NYC ban-era underground fine-art tattooing; early Marquesan-leaning Neo-Tribalism; tattoo-as-performance

East Village · New York City

Ruth Marten, born 1949, trained as a fine artist at the School of the Museum of Fine Arts in Boston and graduated in 1971. She began tattooing in New York in 1972, one of the very few women working the craft through the 1961 to 1997 city ban, before turning to illustration and painting after 1980.

Ruth Marten · Key facts
FieldDetail
SubjectRuth Marten
TypePerson
EraModern
LocationEast Village · New York City
Date1972 CE
Style / TechniqueNYC ban-era underground fine-art tattooing; early Marquesan-leaning Neo-Tribalism; tattoo-as-performance
Connected toNYC Tattoo Ban, Thom deVita, Spider Webb

Archive Note

Ruth Marten was born in 1949 and came up through the art schools, not the back-room shops. She attended the High School of Art and Design in New York in 1967 and graduated from the School of the Museum of Fine Arts in Boston in 1971. She returned to New York and started tattooing in 1972, eleven years into the 1961 city ban that had pushed the whole trade into apartments and lofts. By one account from her 2015 Sang Bleu interview she was the only woman tattooing in New York in the early 1970s. The softer framing, one of the very few, is the one her own biography and the 2022 La Peaulogie scholarship carry, and it holds.

Her way in was lateral. Reviewed sources name no hands-on shop master. The Manhattan underground she joined was almost entirely male, Tony D'Annessa in Hell's Kitchen, Thom deVita in Alphabet City from the mid-1960s, Mike Bakaty founding Fineline in 1976. Marten came at it from the fine-art side and stayed close to it. Her tattoo work ran straight into the East Village and Bowery punk and queer-performance scenes, where the photographer Marcia Resnick was the documented bridge to the organizers of the 1978 Punk Art exhibition.

What made her distinct was treating the session itself as the artwork. In 1977 she traveled to the 10th Biennale de Paris at the Musee d'Art Moderne de la Ville de Paris, hung her paintings in the show, and set up a live tattoo stand inside the museum, tattooing artists including Marina Abramovic on the floor of the Biennale. The 1978 Punk Art exhibition in New York billed her live tattoo performance as a major attraction of the opening, per the 98 Bowery record. That museum-floor stand predates the better-known performance-tattoo work of her peer Spider Webb.

[Chart analysis data]

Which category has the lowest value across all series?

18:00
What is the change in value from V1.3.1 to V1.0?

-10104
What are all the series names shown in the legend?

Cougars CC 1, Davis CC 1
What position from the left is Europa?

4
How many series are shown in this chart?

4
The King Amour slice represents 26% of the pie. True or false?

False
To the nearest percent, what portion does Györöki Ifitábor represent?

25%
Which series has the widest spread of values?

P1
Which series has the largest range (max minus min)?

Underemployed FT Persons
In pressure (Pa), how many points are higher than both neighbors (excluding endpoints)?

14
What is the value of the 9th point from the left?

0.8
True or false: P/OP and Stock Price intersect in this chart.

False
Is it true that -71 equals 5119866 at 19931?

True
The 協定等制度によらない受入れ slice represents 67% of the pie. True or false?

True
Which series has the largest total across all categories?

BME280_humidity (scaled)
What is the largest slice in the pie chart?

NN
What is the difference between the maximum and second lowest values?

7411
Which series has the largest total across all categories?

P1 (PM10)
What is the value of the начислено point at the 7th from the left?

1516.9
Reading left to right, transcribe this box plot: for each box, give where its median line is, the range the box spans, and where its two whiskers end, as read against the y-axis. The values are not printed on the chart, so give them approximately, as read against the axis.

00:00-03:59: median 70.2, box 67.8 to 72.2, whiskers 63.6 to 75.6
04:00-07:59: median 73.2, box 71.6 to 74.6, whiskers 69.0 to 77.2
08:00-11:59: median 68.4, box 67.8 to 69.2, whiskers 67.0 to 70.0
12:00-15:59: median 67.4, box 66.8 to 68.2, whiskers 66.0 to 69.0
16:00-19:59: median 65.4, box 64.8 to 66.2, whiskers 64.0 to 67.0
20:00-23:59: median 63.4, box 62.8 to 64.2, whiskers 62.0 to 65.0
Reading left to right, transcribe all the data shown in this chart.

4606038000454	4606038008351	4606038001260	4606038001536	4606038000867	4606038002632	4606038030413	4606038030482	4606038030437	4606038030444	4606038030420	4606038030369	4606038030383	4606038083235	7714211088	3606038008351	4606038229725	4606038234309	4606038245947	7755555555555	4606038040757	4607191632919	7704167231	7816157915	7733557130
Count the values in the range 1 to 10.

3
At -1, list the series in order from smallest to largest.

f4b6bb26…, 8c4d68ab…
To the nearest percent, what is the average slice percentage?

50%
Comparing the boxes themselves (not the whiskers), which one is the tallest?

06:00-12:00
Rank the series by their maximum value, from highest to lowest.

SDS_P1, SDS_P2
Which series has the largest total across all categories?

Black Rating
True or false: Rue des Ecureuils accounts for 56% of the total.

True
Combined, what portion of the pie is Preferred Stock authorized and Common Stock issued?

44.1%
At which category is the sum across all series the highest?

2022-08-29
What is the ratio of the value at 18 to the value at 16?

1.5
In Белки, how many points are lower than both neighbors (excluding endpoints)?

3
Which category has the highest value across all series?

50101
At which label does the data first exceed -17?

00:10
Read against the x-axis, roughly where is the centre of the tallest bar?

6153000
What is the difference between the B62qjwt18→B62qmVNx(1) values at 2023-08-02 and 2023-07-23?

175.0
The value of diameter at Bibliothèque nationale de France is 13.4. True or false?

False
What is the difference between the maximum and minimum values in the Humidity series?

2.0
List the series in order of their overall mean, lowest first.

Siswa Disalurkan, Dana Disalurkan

> **TASK A**:
According to the Ruth Marten profile, in what year did Marten begin tattooing in New York?
> **TASK B**:
List every person other than Ruth Marten who is named in the Ruth Marten profile.
> **TASK C**:
Copy the Ruth Marten profile starting at the words "Her way in was" and ending after "Punk Art exhibition.", switching "Alphabet City" to "Loisaida".

> **TASK ANSWER A**:
1972

> **TASK ANSWER B**:
Thom deVita, Spider Webb, Tony D'Annessa, Mike Bakaty, Marcia Resnick, Marina Abramovic

> **TASK ANSWER C**:
Her way in was lateral. Reviewed sources name no hands-on shop master. The Manhattan underground she joined was almost entirely male, Tony D'Annessa in Hell's Kitchen, Thom deVita in Loisaida from the mid-1960s, Mike Bakaty founding Fineline in 1976. Marten came at it from the fine-art side and stayed close to it. Her tattoo work ran straight into the East Village and Bowery punk and queer-performance scenes, where the photographer Marcia Resnick was the documented bridge to the organizers of the 1978 Punk Art exhibition.